I glanced at him and then back to the reporter. To the side of her was a sink. I hurried to it, limping. “My name is Alena Budrene, and I contracted the Aegrus virus four weeks ago. I didn’t want to die. While I was on my deathbed, my husband left me for another woman. Apparently he’d been boinking her long before I got sick.” I took a breath and gripped the faucet handle. With a quick twist, the water was running.
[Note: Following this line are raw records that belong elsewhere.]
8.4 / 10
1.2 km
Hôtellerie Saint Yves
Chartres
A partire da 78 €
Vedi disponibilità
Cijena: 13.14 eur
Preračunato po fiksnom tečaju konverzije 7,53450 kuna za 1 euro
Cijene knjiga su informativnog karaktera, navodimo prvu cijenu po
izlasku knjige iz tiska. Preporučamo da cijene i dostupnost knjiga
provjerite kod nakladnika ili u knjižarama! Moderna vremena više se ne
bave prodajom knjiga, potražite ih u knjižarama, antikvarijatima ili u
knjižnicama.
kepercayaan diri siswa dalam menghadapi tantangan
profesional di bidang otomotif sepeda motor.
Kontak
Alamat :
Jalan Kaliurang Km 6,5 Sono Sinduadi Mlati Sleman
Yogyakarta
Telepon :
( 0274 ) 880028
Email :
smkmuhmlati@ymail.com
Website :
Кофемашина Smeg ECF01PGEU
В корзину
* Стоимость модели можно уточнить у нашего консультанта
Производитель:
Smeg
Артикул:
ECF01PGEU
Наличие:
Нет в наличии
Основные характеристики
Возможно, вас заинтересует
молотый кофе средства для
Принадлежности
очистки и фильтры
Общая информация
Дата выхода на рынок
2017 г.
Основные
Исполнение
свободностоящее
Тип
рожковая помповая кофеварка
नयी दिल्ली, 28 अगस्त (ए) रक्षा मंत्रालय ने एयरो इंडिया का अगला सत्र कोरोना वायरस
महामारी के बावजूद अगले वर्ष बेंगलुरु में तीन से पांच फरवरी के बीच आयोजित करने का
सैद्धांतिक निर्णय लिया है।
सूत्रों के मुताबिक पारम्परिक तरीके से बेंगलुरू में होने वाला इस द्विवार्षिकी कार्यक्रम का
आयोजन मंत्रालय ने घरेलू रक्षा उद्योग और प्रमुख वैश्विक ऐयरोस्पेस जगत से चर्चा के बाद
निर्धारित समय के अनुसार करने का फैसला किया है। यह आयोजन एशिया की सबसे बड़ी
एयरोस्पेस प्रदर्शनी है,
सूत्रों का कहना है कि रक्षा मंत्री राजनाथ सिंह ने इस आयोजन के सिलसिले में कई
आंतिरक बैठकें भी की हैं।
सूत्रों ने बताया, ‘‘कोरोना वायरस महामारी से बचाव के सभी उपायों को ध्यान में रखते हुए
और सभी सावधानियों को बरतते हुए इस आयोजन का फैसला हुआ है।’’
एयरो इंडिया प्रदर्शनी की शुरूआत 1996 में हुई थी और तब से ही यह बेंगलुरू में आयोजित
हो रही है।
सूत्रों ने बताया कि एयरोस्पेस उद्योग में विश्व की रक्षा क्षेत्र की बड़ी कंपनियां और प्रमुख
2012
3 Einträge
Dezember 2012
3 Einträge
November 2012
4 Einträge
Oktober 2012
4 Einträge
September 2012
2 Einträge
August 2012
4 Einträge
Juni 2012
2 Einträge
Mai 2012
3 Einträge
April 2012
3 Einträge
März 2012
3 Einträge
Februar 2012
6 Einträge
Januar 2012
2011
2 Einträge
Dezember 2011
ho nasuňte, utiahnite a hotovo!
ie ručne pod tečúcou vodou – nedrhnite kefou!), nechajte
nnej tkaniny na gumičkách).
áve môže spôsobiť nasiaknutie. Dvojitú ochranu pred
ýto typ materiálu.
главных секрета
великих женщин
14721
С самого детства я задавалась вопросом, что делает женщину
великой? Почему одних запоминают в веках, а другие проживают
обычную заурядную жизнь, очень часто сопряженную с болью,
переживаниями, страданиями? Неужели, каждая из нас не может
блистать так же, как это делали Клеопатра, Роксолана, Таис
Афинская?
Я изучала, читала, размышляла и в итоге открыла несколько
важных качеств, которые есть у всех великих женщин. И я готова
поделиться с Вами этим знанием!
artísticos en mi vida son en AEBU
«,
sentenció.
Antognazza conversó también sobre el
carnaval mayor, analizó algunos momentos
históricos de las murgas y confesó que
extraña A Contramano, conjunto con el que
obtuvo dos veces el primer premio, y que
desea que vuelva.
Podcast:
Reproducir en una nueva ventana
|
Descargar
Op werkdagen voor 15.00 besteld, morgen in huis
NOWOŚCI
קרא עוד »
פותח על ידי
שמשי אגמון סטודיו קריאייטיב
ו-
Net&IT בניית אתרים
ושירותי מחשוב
I lifted my leg and jammed it under the flow of water as I went on, talking as fast as I could. I only had so long before we would be interrupted. Maybe I would die at Theseus’s hand, but at least the world would know something about me.
“So I took a chance and let a warlock turn me into a supernatural; that’s the only way to survive the Aegrus virus, you know. But now the courts say my two-timing loser of a husband gets everything. My bakery, Vanilla and Honey. My inheritance from my grandparents. And even the house my grandparents left me.” The door behind us shuddered.
The reporter nodded. “Go on.”
“I only want it to be fair. I want what is mine, nothing more. I’m not dead; I’m still me. I’m still a person too. Just because I’m different on the outside doesn’t mean anything.” I stared into the camera, begging. “I want to be acknowledged, no different than anyone else, and be able to say that I fall under the same rules and legislation, not some trumped-up ridiculousness saying that I”—I took my hands out of the water and touched my chest—“don’t exist.”